[Household object change records]
++++++

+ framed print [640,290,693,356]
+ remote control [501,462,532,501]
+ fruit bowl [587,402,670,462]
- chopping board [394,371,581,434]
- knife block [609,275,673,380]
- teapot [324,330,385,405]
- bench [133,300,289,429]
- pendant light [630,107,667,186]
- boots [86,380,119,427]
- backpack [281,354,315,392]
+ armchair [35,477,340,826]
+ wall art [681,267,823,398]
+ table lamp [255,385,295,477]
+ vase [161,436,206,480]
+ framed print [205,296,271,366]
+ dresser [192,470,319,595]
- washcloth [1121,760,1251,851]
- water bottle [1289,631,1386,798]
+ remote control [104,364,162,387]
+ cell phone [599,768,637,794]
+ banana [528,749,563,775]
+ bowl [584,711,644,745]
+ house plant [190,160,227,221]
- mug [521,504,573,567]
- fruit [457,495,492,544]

++++++

## Activity:
Scan the entries above for the string "bowl" and copy each line containing it.

## Task result:
+ fruit bowl [587,402,670,462]
+ bowl [584,711,644,745]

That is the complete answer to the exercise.